Spinoza: What a weirdo

It goes without saying that the philosopher Baruch Spinoza (also known by his Portuguese name Bento, or his Latinized name Benedictus) was an unusual guy. After all, you don’t write the next chapter in the evolution of philosophy, get kicked excommunicated from your faith and – oh yeah – make some advances in optic lens technology by being just some run-of-the-mill dude.

But I mean, Spinoza was really, really weird.

I get that everyone has hobbies, and that whatever your hobby is, someone is going to think you’re a nerd for it. I’ve spent way too much money on yarn and knitting needles. I garden until I hurt and I’m sunburned. I’ve even been accused of LARPing. All of this is laughable in some way to some people.

But really, Spinoza’s hobbies …

OK, I’ll just say it. He had a weird thing about spiders. Not an “I’m afraid of spiders” thing. Not even an “I love spiders and keep one as a pet” thing. More of a “I like to make spiders fight each other and watch them eat flies” kind of thing.

Yes, really.

It’s even historically documented. This comes from the earliest biography of Spinoza, written in 1705 by Joannes Colerus. Colerus happened to rent the same room Spinoza lived in the last years of his life, an having become curious about the philosopher, started to interview his landlady, his neighbors, the mayor, to check government documents, whatever he could to put together this bio. And lest you think what I’m about to tell you is salacious, understand that aside from this, the entire thing reads like it was written by a true fanboi.

Here it is:

He also took Pleasure in smoaking a Pipe of Tobacco; or, when he had a
mind to divert himself somewhat longer, he look’d for some Spiders,
and made ‘em fight together, or he threw some Flies into the Cobweb,
and was so well pleased with that Battel, that he wou’d sometimes
break into Laughter. He observed also, with a Microscope, the
different parts of the smallest Insects, from whence he drew such
Consequences as seem’d to him to agree best with his Discoveries.
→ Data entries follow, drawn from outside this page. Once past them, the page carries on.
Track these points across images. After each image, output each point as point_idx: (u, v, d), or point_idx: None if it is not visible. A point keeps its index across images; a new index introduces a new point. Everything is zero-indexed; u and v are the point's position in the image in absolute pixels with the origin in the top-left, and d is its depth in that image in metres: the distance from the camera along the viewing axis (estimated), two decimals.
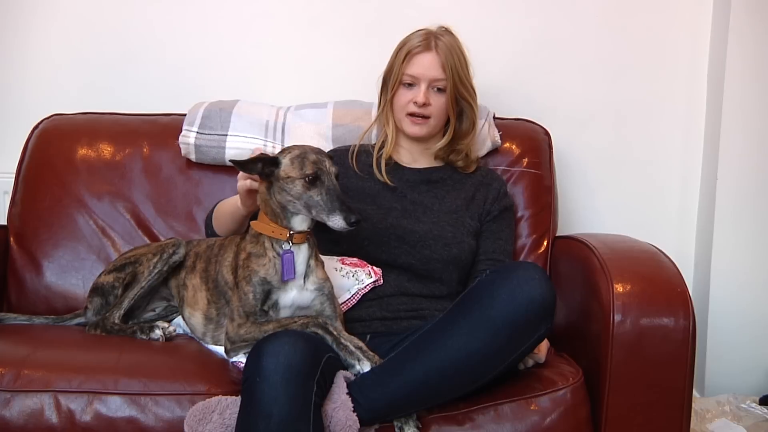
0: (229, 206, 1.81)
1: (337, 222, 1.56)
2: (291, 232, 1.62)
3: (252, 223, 1.66)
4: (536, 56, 2.41)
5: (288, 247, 1.62)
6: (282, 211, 1.61)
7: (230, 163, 1.68)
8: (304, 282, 1.65)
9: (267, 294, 1.62)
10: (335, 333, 1.59)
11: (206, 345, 1.75)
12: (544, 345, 1.68)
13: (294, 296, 1.64)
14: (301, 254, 1.64)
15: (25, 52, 2.39)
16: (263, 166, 1.58)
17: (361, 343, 1.60)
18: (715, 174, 2.35)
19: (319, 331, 1.58)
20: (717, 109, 2.35)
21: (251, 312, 1.61)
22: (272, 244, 1.63)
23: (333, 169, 1.60)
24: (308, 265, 1.66)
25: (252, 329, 1.59)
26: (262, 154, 1.60)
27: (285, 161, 1.59)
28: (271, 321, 1.61)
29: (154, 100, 2.35)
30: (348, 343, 1.59)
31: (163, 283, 1.85)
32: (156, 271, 1.80)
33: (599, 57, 2.42)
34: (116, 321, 1.78)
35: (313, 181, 1.57)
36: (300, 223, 1.63)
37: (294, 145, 1.65)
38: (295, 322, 1.59)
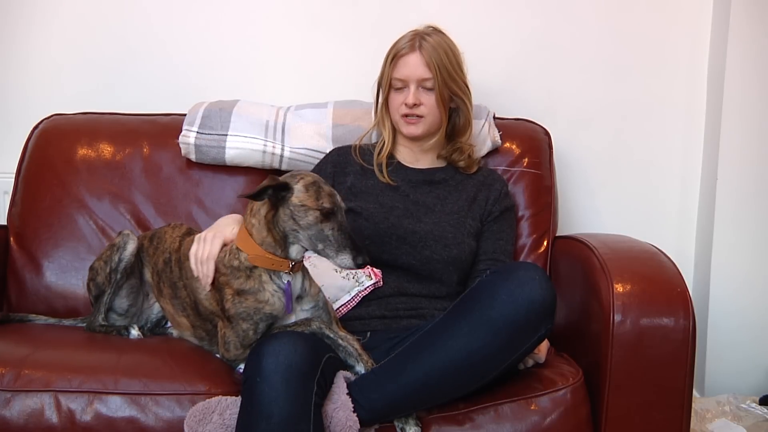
0: None
1: (344, 261, 1.52)
2: (292, 263, 1.57)
3: (249, 258, 1.56)
4: (536, 56, 2.41)
5: (288, 279, 1.58)
6: (282, 239, 1.56)
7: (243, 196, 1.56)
8: (301, 304, 1.62)
9: (270, 326, 1.58)
10: (332, 335, 1.58)
11: None
12: (544, 345, 1.68)
13: (293, 319, 1.61)
14: (298, 282, 1.60)
15: (26, 52, 2.38)
16: (273, 191, 1.51)
17: (357, 345, 1.60)
18: (715, 174, 2.35)
19: (321, 334, 1.58)
20: (717, 109, 2.35)
21: (250, 344, 1.57)
22: (270, 277, 1.57)
23: (343, 205, 1.57)
24: (302, 288, 1.62)
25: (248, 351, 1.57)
26: (271, 179, 1.52)
27: (298, 187, 1.52)
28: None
29: (154, 100, 2.35)
30: (346, 344, 1.59)
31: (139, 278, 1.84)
32: (113, 280, 1.78)
33: (599, 57, 2.42)
34: (101, 323, 1.80)
35: (328, 214, 1.52)
36: (297, 252, 1.57)
37: (301, 171, 1.59)
38: (292, 328, 1.58)
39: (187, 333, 1.75)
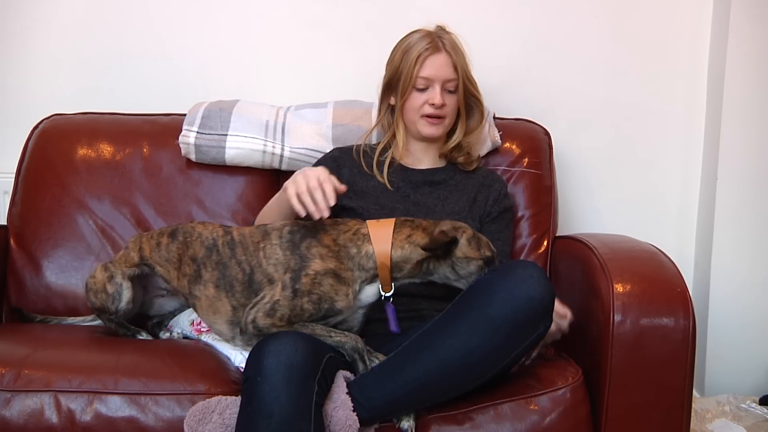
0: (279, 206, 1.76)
1: None
2: (392, 291, 1.61)
3: (379, 260, 1.58)
4: (536, 56, 2.41)
5: (387, 295, 1.61)
6: (415, 274, 1.61)
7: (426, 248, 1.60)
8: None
9: (324, 318, 1.59)
10: (367, 362, 1.57)
11: (224, 350, 1.73)
12: (562, 309, 1.68)
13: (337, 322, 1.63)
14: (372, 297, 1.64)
15: (25, 52, 2.39)
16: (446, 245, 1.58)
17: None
18: (715, 174, 2.35)
19: (355, 356, 1.56)
20: (717, 109, 2.35)
21: (295, 322, 1.56)
22: (360, 282, 1.60)
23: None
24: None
25: (286, 328, 1.56)
26: (441, 234, 1.57)
27: (462, 241, 1.59)
28: (307, 327, 1.56)
29: (154, 100, 2.35)
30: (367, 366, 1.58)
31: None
32: (117, 317, 1.77)
33: (599, 57, 2.42)
34: (113, 327, 1.80)
35: (489, 262, 1.60)
36: (405, 286, 1.65)
37: (457, 223, 1.63)
38: (331, 337, 1.56)
39: (220, 321, 1.68)
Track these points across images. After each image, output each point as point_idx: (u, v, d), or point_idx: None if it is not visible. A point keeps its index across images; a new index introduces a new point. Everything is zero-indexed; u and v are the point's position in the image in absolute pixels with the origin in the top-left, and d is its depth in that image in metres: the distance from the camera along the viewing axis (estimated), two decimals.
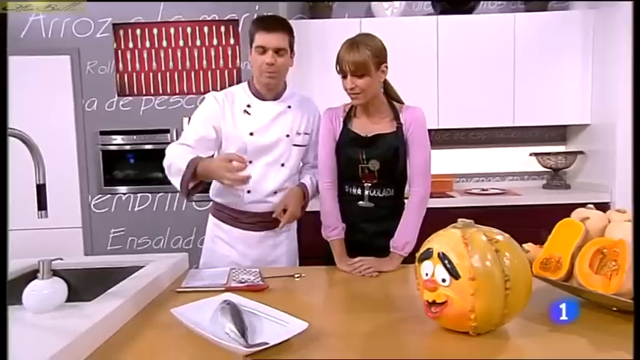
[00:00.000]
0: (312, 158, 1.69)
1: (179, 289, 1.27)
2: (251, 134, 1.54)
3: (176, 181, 1.48)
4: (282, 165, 1.58)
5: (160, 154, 2.76)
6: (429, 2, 3.12)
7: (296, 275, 1.39)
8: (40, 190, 1.12)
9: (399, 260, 1.43)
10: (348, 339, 0.94)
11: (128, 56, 2.73)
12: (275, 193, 1.59)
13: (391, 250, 1.43)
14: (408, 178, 1.49)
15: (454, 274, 0.88)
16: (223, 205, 1.63)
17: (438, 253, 0.91)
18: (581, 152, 3.05)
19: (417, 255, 0.98)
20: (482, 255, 0.87)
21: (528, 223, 2.29)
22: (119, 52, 2.73)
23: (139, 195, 2.80)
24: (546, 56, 2.94)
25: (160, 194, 2.80)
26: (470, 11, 3.01)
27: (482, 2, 3.08)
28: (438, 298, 0.90)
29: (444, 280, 0.90)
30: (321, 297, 1.25)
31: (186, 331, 0.95)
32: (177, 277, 1.39)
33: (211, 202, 1.70)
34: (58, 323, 0.89)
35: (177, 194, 2.77)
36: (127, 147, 2.77)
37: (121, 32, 2.72)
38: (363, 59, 1.35)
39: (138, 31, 2.72)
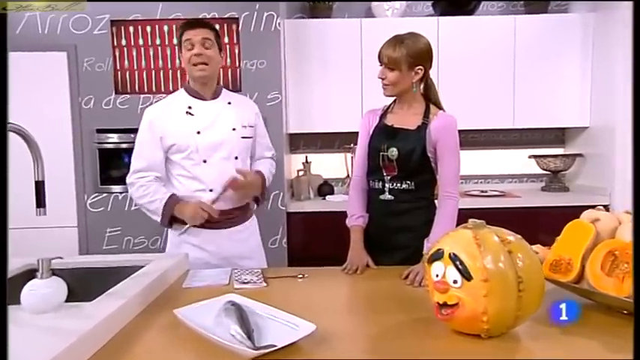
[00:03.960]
0: (263, 151, 1.79)
1: (185, 286, 1.26)
2: (198, 133, 1.57)
3: (152, 217, 1.63)
4: (236, 158, 1.63)
5: None
6: (430, 3, 3.11)
7: (299, 276, 1.37)
8: (39, 186, 1.09)
9: None
10: (357, 341, 0.92)
11: (126, 53, 2.69)
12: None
13: (426, 252, 1.40)
14: (438, 184, 1.51)
15: (466, 275, 0.86)
16: None
17: (450, 254, 0.89)
18: (579, 155, 3.06)
19: (427, 256, 0.96)
20: (495, 256, 0.86)
21: (527, 226, 2.29)
22: (117, 49, 2.69)
23: None
24: (546, 58, 2.94)
25: None
26: (470, 13, 3.01)
27: (482, 4, 3.08)
28: (450, 299, 0.88)
29: (455, 282, 0.88)
30: (326, 297, 1.23)
31: (190, 331, 0.92)
32: (178, 277, 1.36)
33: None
34: (58, 324, 0.87)
35: None
36: (124, 145, 2.73)
37: (120, 29, 2.69)
38: (396, 56, 1.42)
39: (136, 29, 2.69)
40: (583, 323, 0.97)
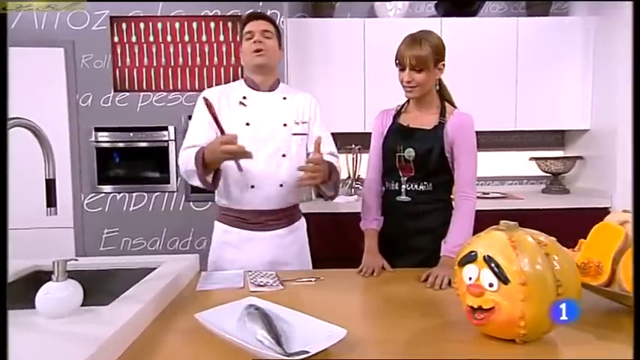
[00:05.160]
0: (324, 148, 1.59)
1: (199, 289, 1.22)
2: (247, 124, 1.50)
3: (197, 181, 1.44)
4: (284, 156, 1.53)
5: (157, 152, 2.70)
6: (432, 4, 3.10)
7: (313, 278, 1.33)
8: (50, 185, 1.04)
9: (452, 263, 1.36)
10: (388, 346, 0.89)
11: (126, 50, 2.64)
12: (281, 185, 1.54)
13: (446, 254, 1.37)
14: (455, 183, 1.48)
15: (503, 278, 0.84)
16: (229, 207, 1.57)
17: (484, 257, 0.87)
18: (580, 157, 3.07)
19: (458, 258, 0.94)
20: (532, 258, 0.83)
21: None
22: (116, 46, 2.63)
23: (134, 194, 2.70)
24: (548, 60, 2.96)
25: (157, 193, 2.71)
26: (473, 14, 3.00)
27: (484, 5, 3.08)
28: (485, 303, 0.85)
29: (491, 285, 0.85)
30: (346, 301, 1.20)
31: (211, 336, 0.89)
32: (191, 280, 1.32)
33: (218, 208, 1.64)
34: (77, 329, 0.82)
35: (175, 194, 2.70)
36: (123, 144, 2.67)
37: (119, 25, 2.63)
38: (425, 54, 1.38)
39: (137, 25, 2.63)
40: (617, 328, 0.95)
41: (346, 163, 3.19)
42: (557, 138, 3.32)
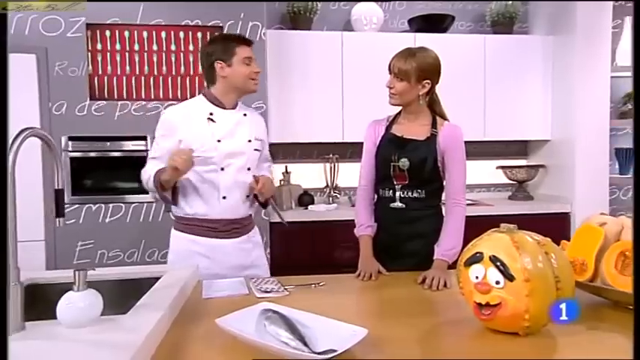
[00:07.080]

So. Weird, right? I almost don’t know what to say when this is revealed about a man who is said to have found god in everything. Except, maybe, that god’s got some sick sense of humor, I guess.

But maybe, this is just in character for the guy. If you were to accuse him to his face of being sadistic to animals, I’ve got a feeling he might have a one-word answer for that: Good.

When Spinoza claims that “the law against killing animals is based more on empty superstition and womanly compassion than sound reason” and urges us to “establish a bond with men, but not with brutes,” he worries that feeling with and for nonhuman animals undermines the human bond that enables us to think and act in a way that best preserves and amplifies the distinctive powers of our bodies and minds. He insists that “they do not agree in nature with us, and their affects are different in nature from human affects,” because he thinks that joining with brutes encourages irrational and “subhuman” behavior. In fact … every time Spinoza mentions humans and animals, it is in the context of decrying the desire among some to reject human community in favor of a wild freedom in association with animals. He despairs at the “satirists” and “melancholics” who “disdain men and admire the brutes” rather than helping their fellow man and “joining forces” against “the dangers which threaten on all sides.”

So there you have it. Spinoza: One strange dude.